-- Opening Marker --

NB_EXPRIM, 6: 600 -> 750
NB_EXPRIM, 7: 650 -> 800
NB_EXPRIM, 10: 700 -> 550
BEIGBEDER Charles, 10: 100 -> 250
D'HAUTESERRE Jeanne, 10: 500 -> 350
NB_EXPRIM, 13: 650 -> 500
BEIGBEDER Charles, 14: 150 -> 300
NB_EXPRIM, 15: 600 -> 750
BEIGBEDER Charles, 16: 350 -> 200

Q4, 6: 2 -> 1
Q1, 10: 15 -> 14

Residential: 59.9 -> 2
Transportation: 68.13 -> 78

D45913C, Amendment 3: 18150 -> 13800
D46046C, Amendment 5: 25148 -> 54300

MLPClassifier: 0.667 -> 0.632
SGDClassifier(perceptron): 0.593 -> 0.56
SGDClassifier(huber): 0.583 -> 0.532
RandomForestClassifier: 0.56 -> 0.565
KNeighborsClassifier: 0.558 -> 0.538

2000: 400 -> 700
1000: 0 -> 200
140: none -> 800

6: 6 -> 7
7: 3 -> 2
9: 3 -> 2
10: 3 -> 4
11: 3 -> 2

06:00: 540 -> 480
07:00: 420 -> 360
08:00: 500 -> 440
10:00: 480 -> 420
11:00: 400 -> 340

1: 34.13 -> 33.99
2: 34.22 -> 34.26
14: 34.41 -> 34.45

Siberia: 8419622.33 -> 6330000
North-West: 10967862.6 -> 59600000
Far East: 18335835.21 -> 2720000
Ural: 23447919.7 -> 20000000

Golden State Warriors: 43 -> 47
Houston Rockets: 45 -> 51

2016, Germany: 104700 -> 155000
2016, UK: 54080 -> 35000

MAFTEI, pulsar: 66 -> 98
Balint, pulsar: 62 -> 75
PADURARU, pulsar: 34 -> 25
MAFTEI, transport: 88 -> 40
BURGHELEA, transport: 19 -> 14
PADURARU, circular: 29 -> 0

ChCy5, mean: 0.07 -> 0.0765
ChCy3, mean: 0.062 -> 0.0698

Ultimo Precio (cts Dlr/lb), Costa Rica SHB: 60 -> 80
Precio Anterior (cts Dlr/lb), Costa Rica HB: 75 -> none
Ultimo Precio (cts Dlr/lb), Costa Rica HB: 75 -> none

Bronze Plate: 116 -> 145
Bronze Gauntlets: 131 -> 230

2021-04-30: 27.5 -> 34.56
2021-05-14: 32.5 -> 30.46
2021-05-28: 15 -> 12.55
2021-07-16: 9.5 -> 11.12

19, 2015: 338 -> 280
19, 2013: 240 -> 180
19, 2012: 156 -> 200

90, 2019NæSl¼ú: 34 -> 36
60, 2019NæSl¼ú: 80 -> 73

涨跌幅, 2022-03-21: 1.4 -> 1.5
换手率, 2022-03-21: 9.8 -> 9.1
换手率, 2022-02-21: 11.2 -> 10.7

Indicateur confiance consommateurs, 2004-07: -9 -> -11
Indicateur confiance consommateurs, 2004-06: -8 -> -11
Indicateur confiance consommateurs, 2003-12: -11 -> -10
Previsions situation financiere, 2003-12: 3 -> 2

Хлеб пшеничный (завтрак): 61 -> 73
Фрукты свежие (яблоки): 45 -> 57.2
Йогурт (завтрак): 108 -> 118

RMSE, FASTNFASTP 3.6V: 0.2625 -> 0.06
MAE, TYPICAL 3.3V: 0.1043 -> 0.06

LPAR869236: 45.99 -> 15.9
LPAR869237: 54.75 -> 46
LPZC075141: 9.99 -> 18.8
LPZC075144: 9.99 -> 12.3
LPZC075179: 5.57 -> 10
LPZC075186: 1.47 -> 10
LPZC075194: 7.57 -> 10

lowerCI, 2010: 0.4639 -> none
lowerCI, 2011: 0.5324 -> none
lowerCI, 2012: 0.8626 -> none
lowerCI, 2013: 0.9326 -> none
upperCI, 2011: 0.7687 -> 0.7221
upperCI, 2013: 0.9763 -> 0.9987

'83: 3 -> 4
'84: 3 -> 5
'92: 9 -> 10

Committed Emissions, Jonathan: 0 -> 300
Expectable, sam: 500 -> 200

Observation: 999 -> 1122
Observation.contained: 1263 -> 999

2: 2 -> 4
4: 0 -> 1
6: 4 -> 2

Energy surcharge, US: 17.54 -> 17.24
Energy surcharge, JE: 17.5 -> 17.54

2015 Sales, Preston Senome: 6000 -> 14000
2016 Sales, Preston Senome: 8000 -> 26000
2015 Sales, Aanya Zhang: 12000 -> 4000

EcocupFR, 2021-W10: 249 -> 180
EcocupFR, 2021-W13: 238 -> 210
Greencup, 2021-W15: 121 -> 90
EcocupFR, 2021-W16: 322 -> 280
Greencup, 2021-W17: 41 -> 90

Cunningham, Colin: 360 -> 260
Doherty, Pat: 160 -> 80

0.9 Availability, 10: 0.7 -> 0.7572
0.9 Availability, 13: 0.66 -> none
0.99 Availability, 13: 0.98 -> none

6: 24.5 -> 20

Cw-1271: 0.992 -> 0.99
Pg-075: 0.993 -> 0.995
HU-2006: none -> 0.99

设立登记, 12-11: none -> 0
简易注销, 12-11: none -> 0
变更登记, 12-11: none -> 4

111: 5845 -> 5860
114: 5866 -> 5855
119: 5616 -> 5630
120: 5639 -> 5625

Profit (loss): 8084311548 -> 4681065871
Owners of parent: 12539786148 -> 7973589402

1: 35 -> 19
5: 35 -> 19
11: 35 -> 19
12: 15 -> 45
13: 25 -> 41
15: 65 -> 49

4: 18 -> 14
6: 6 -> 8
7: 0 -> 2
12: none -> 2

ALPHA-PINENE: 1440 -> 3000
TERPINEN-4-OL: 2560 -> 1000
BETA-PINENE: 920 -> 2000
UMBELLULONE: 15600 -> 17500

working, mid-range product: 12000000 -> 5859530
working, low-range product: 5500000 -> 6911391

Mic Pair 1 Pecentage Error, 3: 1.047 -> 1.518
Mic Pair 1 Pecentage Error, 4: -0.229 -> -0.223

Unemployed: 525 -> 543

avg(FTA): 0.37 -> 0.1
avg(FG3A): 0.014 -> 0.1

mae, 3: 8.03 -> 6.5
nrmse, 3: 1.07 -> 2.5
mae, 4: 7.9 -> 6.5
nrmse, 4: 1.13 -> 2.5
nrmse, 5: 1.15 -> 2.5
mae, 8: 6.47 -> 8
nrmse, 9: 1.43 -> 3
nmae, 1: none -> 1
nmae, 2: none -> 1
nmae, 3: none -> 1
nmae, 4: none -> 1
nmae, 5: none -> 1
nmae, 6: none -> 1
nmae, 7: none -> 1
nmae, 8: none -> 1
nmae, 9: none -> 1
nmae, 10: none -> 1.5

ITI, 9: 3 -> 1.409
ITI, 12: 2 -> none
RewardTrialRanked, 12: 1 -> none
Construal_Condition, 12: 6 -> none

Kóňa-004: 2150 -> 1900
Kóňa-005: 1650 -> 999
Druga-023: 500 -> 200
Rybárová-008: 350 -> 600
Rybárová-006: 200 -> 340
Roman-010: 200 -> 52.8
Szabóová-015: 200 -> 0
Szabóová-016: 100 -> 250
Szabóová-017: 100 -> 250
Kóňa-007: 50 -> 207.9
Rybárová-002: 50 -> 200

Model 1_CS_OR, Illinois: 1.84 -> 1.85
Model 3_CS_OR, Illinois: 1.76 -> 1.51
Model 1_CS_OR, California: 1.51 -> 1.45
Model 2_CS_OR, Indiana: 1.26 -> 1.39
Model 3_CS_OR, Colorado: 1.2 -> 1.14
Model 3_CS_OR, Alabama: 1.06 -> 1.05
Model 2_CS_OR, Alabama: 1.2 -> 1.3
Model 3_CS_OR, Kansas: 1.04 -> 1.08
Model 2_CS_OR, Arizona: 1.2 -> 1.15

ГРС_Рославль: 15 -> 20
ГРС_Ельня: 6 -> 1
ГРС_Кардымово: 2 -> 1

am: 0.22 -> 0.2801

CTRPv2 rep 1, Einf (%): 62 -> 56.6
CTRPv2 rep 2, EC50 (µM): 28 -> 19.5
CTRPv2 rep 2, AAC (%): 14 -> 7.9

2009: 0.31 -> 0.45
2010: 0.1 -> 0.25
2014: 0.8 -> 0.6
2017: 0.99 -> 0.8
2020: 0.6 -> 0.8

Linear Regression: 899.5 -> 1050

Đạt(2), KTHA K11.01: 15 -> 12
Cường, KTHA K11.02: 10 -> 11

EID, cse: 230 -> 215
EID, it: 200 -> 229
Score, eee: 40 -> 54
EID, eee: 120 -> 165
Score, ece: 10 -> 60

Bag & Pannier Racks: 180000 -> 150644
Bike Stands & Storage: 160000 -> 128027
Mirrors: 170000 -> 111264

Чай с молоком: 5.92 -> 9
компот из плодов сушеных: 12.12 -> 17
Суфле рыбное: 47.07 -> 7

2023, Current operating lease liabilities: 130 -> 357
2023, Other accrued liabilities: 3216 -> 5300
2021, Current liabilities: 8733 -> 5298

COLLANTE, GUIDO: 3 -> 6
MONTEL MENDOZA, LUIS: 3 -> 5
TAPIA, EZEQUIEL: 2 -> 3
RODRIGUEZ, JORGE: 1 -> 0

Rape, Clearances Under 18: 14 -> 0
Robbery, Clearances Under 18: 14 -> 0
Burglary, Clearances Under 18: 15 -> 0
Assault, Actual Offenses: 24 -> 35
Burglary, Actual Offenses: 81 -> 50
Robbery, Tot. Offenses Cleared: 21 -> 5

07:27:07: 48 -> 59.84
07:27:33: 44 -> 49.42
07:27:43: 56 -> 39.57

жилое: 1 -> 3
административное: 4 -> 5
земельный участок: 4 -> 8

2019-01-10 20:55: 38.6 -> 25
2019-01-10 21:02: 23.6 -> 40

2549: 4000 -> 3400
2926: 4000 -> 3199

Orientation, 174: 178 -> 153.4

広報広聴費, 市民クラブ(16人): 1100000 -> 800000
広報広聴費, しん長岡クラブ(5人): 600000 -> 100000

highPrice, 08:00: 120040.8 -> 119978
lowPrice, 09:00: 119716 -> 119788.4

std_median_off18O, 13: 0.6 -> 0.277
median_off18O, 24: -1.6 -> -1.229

-- Closing Marker --

> [Directions]
Please transcribe the lines from the one containing "広報広聴費, しん長岡クラブ(5人): 600000 -> 100000" through the last line of the records. Include both ends and nothing else.

> [Output of the exercise]
広報広聴費, しん長岡クラブ(5人): 600000 -> 100000

highPrice, 08:00: 120040.8 -> 119978
lowPrice, 09:00: 119716 -> 119788.4

std_median_off18O, 13: 0.6 -> 0.277
median_off18O, 24: -1.6 -> -1.229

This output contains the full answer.